The Fell
If thou art not impressed thus far, thee might consider giving up.
But seriously, our aim with this thing was never to enlighten you or to bring you good news or to Za-Zen that thang right back to Beijing. It was simply to point out the rather obvious though surreptitiously disguised truth here at H-Ford that Quakerism never ceased to be, nor kicked the can, nor dressed the Pennsylvanian landscape years ago only to leave behind words, written in leather-bound or moleskin journals of this or that type—words, which surely were scribbled.
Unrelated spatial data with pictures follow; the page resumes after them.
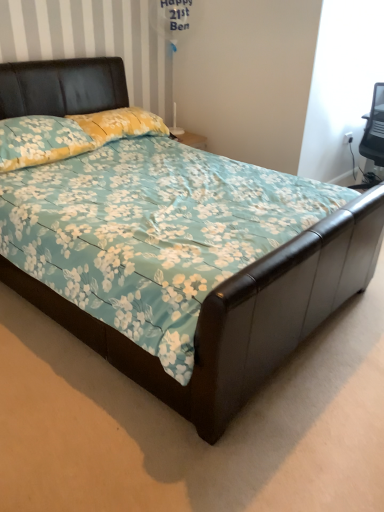
What do you see at coordinates (120, 124) in the screenshot? I see `floral fabric pillow at upper left, arranged as the first pillow when viewed from the back` at bounding box center [120, 124].

You are a GUI agent. You are given a task and a screenshot of the screen. Output one action in this format:
    pyautogui.click(x=<x>, y=<y>)
    Task: Click on the floral fabric pillow at upper left, arranged as the first pillow when viewed from the back
    This screenshot has height=512, width=384.
    Given the screenshot: What is the action you would take?
    pyautogui.click(x=120, y=124)

Image resolution: width=384 pixels, height=512 pixels. What do you see at coordinates (40, 141) in the screenshot?
I see `floral fabric pillow at upper left, the 2th pillow positioned from the back` at bounding box center [40, 141].

How much space does floral fabric pillow at upper left, which appears as the 1th pillow when viewed from the front, occupy vertically?

floral fabric pillow at upper left, which appears as the 1th pillow when viewed from the front, is 25.59 centimeters tall.

You are a GUI agent. You are given a task and a screenshot of the screen. Output one action in this format:
    pyautogui.click(x=<x>, y=<y>)
    Task: Click on the floral fabric pillow at upper left, which appears as the 1th pillow when viewed from the front
    
    Given the screenshot: What is the action you would take?
    pyautogui.click(x=40, y=141)

Where is `floral fabric pillow at upper left, which is counted as the 2th pillow, starting from the front`? The height and width of the screenshot is (512, 384). floral fabric pillow at upper left, which is counted as the 2th pillow, starting from the front is located at coordinates (120, 124).

In the image, is floral fabric pillow at upper left, which appears as the 1th pillow when viewed from the front, on the left side or the right side of floral fabric pillow at upper left, arranged as the first pillow when viewed from the back?

Based on their positions, floral fabric pillow at upper left, which appears as the 1th pillow when viewed from the front, is located to the left of floral fabric pillow at upper left, arranged as the first pillow when viewed from the back.

Is floral fabric pillow at upper left, the 2th pillow positioned from the back, in front of or behind floral fabric pillow at upper left, which is counted as the 2th pillow, starting from the front, in the image?

floral fabric pillow at upper left, the 2th pillow positioned from the back, is positioned closer to the viewer than floral fabric pillow at upper left, which is counted as the 2th pillow, starting from the front.

Which point is more distant from viewer, [28,141] or [87,117]?

The point [87,117] is more distant.

Looking at this image, from the image's perspective, which object appears higher, floral fabric pillow at upper left, the 2th pillow positioned from the back, or floral fabric pillow at upper left, arranged as the first pillow when viewed from the back?

floral fabric pillow at upper left, arranged as the first pillow when viewed from the back, from the image's perspective.

From a real-world perspective, relative to floral fabric pillow at upper left, arranged as the first pillow when viewed from the back, is floral fabric pillow at upper left, the 2th pillow positioned from the back, vertically above or below?

From a real-world perspective, floral fabric pillow at upper left, the 2th pillow positioned from the back, is physically below floral fabric pillow at upper left, arranged as the first pillow when viewed from the back.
Did you think that these now decayed journals propped charily inside smelly libraries (for fear they might fall apart) over which boring gray-headed scholars pore in steep, unrelenting rotes were the only remnants of a long lost Quaker religion? Of course not! Quakerism is enormous, you see! Quite enormous indeed! It cannot be CONTAINED in a library, in one antiquated institution like Haverford College, nor inside one building, town, or province. Nor can we measure Quakerism, in all its fantastic provenance, merely by the apex of the perorations of such sibylline caricatures as Thomas Jefferson or John Woolman—writers from a long lost American past. Quakers have ancient ways, and mystical strands, and evangelical stratifications: and yet, our Friends or friends or F(f)riends, Quakerism is alive and kicking.
Andrew Ross and Zachary Dutton, the humble editors of this issue of the The Fell have attempted to bring to you, dear reader, the greatest gift of all—a living shard of Quaker glass. We invite you to take this piece to heart, and we hope that it will lead you to find other shards, and together we may indeed form the beloved… glass thingy. Whatever it’s called. Mosaic.